Only those lines in the data below from the line containing "- Alertas automáticas" through the line containing "- 📧 Email: admin@salonsandra.com", both included, should be restated word for word.

Saved data entries
───

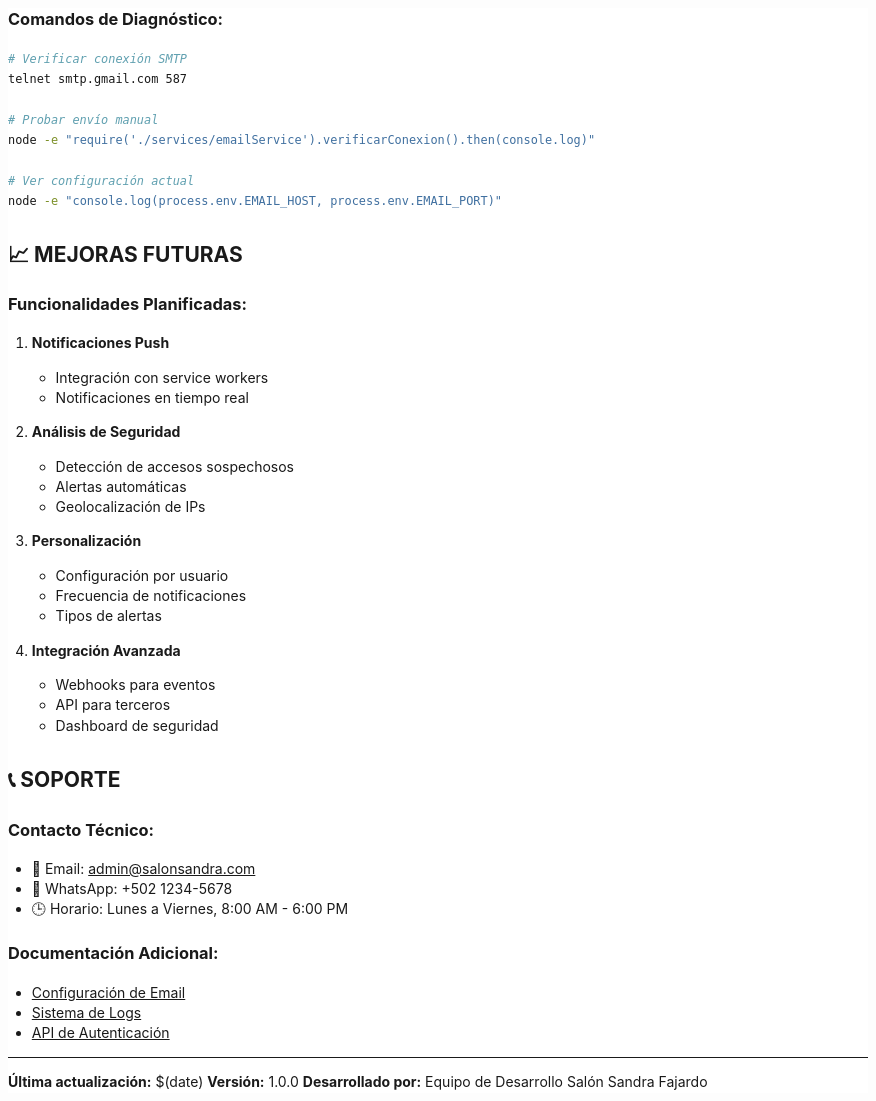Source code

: ### **Comandos de Diagnóstico:**

```bash
# Verificar conexión SMTP
telnet smtp.gmail.com 587

# Probar envío manual
node -e "require('./services/emailService').verificarConexion().then(console.log)"

# Ver configuración actual
node -e "console.log(process.env.EMAIL_HOST, process.env.EMAIL_PORT)"
```

## 📈 **MEJORAS FUTURAS**

### **Funcionalidades Planificadas:**

1. **Notificaciones Push**
   - Integración con service workers
   - Notificaciones en tiempo real

2. **Análisis de Seguridad**
   - Detección de accesos sospechosos
   - Alertas automáticas
   - Geolocalización de IPs

3. **Personalización**
   - Configuración por usuario
   - Frecuencia de notificaciones
   - Tipos de alertas

4. **Integración Avanzada**
   - Webhooks para eventos
   - API para terceros
   - Dashboard de seguridad

## 📞 **SOPORTE**

### **Contacto Técnico:**
- 📧 Email: admin@salonsandra.com
- 📱 WhatsApp: +502 1234-5678
- 🕒 Horario: Lunes a Viernes, 8:00 AM - 6:00 PM

### **Documentación Adicional:**
- [Configuración de Email](./CONFIGURAR_EMAIL.md)
- [Sistema de Logs](./README.md)
- [API de Autenticación](./README.md)

---

**Última actualización:** $(date)
**Versión:** 1.0.0
**Desarrollado por:** Equipo de Desarrollo Salón Sandra Fajardo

───

> _Written response_
   - Alertas automáticas
   - Geolocalización de IPs

3. **Personalización**
   - Configuración por usuario
   - Frecuencia de notificaciones
   - Tipos de alertas

4. **Integración Avanzada**
   - Webhooks para eventos
   - API para terceros
   - Dashboard de seguridad

## 📞 **SOPORTE**

### **Contacto Técnico:**
- 📧 Email: admin@salonsandra.com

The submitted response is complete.